The FDA's medical device guidance and post-guidance
West and Mike Nelson, vice president of Healthcare Solutions at DigiCert, a security certification company located in Lehi, Utah, explained the FDA's medical device guidance used to focus mainly on patient safety and, while patient safety is important, at the moment many in health IT are more concerned about securing healthcare organizations and protecting them from data breaches.
"We're concerned about vulnerability, task management, the ability to keep these devices current, to scan them for virus[es] and malware," West explained.
But because the FDA's guidance is used to focus on patient safety and not on critical security protocols that medical device manufacturers should be taking, both West and Nelson explained, the manufacturers had no motivation to implement security features such as updates or patching.
However, the FDA recently released its Postmarket Management of Cybersecurity of Medical Devices guidance which the experts believe will help push manufacturers to better update and patch their devices.
"I think manufacturers have used the FDA potentially imposing additional regulatory burdens as a reason for not updating and doing patch management with their existing devices," Nelson said. "But the FDA has now cleared this impediment."
In other words, the postmarket guidance clarifies the FDA requirements for manufacturers therefore there is no reason for manufacturers to not update devices and outfit them with the correct security protocols.
Karl WestCISO at Intermountain Healthcare
However, West doesn't think the postmarket guidance is enough and that it still focuses too much on patient safety and not enough on what many in healthcare are worried about which are data breaches and data loss.

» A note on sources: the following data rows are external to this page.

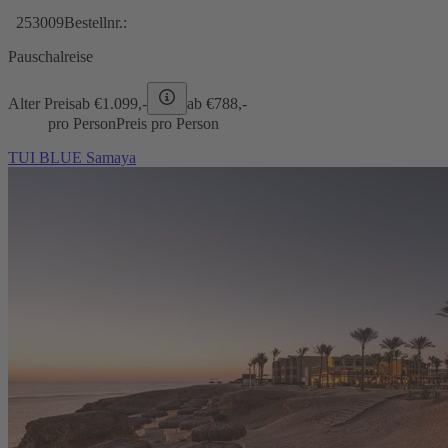
253009
Bestellnr.:
Pauschalreise
Alter Preis
ab €
1.099,-
ab €
788,-
pro Person
Preis pro Person
TUI BLUE Samaya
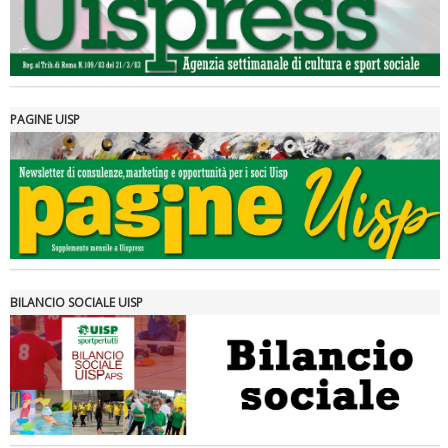
PAGINE UISP
Tiziano Pesce a Radio InBlu2000 traccia il bilancio della stagione
BILANCIO SOCIALE UISP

West said the guidance needs to not only address that these devices sitting in a hospital's environment are a potential threat to patient safety but also to the patient's data and protected health information. "That wasn't addressed or even discussed with respect to access to patients' data," West said.
Precautions providers can take
While it may seem that the security of medical devices is out of the provider's hands -- since it's up to the manufacturer to put the correct security protocols in place on the device itself -- West said providers can take steps to better ensure the cybersecurity of medical devices.
The first step is for providers to take inventory of all the medical devices that exist in their environment. West said it can take some time to find all the devices that may have crept into a healthcare organization from so many different places.
Once a healthcare organization has -- hopefully -- found every medical device in its organization, then it can assess the risk of each device.
"Which means you've got to classify the data that's on those devices," West said. "What kind of data is being stored? Is it persistent? Is it static? Is it dynamic? What is the category of risk that we assign to the device based on the understanding of data and location and then motion of data?"
Once the assessment of risk for each device has been made West said the next step is to identify what security controls exist, if any.
"In fact, many of the devices that are in the hospitals came out before the guidance that we've referenced," he said. "So there may or may not be any controls. And by controls what I'm talking about is the ability to put a password on, ability to put encryption on the device, [and] ability to update and manage the vulnerabilities."